Five Nigerians – David Opegbemi, Sope Aluko, Tari Omoro Jr., Amechi Okocha, Tunde Laleye, star in the movie. South African movie legends, John Kani and Connie Chiume and America-based Kenyan actress, Lupita Nyong’o and Danai Gurira are also part of the movie’s cast.
Black Panther has already smashed the box office record in the U.K. for a movie released early this month. It is poised to surpass 2017’s superhero hit, Deadpool. Superhero fans also appear to fall in love with the film’s visual qualities, the reproduction of costumes from the original comic and the characters’ accents and confessed that the movie deserves the hype about it.
While speaking with The Guardian at the premiere, U.S. Consul-General, Mr. John Bray, said, “Black Panther is an interesting movie. A movie very well done; it’s a cool thing to do for the black history month. It’s a wonderful thing that we are having the premiere in Lagos. We have so many Nigerians featured in the movie.”
Also, General Overseer of House on the Rock, Pastor Paul Adefarasin, who spoke on the strength of the Nigeria film industry, said, “The Nigeria film industry is recognised in the global economy as the third largest movie industry in the world. But it’s very important that we seek more technical support, more integration with movie industries in America, Europe and in India.
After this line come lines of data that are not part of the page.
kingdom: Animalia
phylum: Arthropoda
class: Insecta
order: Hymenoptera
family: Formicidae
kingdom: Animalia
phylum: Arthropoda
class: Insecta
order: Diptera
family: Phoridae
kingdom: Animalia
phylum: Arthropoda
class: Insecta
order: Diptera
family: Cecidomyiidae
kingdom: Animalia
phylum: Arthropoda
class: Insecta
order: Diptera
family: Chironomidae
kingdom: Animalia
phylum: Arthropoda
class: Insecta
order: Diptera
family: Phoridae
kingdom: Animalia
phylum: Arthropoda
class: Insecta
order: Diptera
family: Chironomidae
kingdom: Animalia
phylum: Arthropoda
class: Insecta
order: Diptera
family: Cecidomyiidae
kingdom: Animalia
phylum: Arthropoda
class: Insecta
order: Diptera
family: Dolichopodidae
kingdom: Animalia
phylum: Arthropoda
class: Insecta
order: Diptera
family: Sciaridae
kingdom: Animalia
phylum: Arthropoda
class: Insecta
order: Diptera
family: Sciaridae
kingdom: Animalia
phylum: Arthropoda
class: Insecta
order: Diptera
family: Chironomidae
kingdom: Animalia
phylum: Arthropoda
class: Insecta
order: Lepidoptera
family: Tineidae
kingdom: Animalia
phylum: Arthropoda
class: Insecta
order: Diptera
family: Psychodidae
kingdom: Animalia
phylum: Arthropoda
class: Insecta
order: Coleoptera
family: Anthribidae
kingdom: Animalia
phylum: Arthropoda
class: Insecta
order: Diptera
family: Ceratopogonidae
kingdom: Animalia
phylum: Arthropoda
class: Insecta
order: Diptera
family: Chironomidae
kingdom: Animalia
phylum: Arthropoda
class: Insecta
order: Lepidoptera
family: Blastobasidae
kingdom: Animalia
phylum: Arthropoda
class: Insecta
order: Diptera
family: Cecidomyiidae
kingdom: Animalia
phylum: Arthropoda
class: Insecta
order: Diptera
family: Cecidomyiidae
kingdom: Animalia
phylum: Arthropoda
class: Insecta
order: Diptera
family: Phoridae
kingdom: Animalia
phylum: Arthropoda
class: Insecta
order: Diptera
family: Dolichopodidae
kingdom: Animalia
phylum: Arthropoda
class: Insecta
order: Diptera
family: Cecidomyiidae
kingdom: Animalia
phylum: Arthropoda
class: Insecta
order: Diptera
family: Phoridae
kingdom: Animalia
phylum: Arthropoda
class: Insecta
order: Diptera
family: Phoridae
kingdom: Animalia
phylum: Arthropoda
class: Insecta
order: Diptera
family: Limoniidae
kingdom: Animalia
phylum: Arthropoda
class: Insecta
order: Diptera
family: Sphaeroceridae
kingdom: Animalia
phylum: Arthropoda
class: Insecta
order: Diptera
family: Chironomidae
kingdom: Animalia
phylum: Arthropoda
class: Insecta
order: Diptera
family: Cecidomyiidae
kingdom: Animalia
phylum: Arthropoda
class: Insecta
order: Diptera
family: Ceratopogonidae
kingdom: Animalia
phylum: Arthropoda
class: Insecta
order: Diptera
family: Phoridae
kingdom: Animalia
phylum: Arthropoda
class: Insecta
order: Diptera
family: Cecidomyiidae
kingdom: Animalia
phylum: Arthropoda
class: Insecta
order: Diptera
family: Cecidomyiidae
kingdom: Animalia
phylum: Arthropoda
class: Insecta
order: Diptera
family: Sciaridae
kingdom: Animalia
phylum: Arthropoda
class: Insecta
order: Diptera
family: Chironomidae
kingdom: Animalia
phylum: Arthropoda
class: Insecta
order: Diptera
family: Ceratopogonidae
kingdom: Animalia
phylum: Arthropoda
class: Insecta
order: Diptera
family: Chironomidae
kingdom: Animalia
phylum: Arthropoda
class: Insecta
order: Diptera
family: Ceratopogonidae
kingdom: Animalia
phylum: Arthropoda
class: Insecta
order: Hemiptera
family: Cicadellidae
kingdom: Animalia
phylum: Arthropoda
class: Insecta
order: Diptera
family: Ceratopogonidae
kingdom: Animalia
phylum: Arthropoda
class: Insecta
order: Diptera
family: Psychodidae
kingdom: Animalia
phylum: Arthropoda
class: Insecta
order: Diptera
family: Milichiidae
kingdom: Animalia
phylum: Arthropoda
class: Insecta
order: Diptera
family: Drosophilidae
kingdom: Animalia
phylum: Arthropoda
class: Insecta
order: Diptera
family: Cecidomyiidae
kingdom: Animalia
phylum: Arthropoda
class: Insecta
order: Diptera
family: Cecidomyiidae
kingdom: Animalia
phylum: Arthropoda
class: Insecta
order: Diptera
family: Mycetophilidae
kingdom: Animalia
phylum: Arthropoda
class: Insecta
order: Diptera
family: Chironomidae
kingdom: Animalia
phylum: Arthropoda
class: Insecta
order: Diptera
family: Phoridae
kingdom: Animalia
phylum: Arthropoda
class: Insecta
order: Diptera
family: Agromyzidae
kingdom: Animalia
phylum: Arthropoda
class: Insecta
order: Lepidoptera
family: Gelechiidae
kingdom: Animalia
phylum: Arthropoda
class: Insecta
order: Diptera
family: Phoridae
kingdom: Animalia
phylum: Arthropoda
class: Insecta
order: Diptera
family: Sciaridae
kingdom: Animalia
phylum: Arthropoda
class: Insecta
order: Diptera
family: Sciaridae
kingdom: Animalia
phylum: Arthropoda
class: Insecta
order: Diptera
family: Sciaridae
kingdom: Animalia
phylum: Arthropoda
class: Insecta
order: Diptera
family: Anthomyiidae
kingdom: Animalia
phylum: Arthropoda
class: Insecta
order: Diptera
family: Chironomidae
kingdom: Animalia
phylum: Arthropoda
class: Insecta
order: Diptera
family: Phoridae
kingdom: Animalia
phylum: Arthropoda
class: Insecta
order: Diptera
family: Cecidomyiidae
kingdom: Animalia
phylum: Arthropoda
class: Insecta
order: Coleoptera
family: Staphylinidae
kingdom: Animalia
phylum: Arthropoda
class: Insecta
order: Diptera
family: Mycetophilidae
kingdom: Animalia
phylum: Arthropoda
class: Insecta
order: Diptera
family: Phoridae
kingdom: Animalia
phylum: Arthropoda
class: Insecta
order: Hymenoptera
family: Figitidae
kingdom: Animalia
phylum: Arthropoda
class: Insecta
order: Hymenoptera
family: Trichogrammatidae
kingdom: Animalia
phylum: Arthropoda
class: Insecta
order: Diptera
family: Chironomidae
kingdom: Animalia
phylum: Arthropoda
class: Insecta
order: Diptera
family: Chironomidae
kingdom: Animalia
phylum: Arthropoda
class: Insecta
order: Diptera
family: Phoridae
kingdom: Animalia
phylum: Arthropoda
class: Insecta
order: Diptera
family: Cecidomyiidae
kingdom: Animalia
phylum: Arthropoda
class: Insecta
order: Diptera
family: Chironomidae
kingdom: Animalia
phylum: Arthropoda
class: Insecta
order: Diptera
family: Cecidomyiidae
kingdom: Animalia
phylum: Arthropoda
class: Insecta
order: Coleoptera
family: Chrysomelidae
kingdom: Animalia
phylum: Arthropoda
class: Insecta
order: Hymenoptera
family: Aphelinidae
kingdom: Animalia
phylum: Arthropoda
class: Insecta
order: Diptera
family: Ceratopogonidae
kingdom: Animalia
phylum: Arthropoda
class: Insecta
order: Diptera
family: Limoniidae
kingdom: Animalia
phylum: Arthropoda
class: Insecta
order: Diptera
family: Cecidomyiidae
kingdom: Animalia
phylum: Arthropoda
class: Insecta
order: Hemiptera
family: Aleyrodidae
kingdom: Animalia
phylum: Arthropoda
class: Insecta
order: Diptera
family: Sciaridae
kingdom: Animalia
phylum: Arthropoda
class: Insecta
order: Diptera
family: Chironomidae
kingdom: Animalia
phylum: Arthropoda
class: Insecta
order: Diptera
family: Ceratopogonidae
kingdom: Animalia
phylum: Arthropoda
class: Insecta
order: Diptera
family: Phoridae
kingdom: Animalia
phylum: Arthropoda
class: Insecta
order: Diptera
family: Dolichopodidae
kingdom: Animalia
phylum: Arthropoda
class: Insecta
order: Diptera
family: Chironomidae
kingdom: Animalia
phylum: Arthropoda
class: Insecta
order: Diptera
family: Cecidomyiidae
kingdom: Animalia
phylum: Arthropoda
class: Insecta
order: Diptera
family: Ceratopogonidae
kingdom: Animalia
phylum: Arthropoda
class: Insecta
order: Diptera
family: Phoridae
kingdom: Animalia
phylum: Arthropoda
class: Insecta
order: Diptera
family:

I think we can continue to improve our acting skill and make the movie industry grow and continue to hit the silver screen, not just at home but also abroad, and continue to boost the export growth and the GDP of our nation.
“We need more film houses in the country, infrastructure, national planning. This is a big market; the Nigeria population will be over 400 million in the next 20-25 years, and that is the market place all the film houses and cinemas will be interested in. so, I’m excited for it. And the cultural space is also an important space, which drives our value and is a space I am interested in. we want to see the cultural space beginning to drive the value of freedom, justice, righteousness and industrialization.
“I’m scared about our growth. It’s going to take a lot of planning on the part of the government and increase in the GDP and ensure a stronger economy to facilitate the amenities to handle such a large population. It’s actually an emergency. So, we need to plan for the future.”
Other notable persons present at the premiere included Mr. Olu Jacobs and his wife Joke Silver, Mr. Richard Mofe-Damijo (RMD), Executive Director of The Guardian, Mr. Toke Ibru, 2Face Idibia and his wife Annie, among others.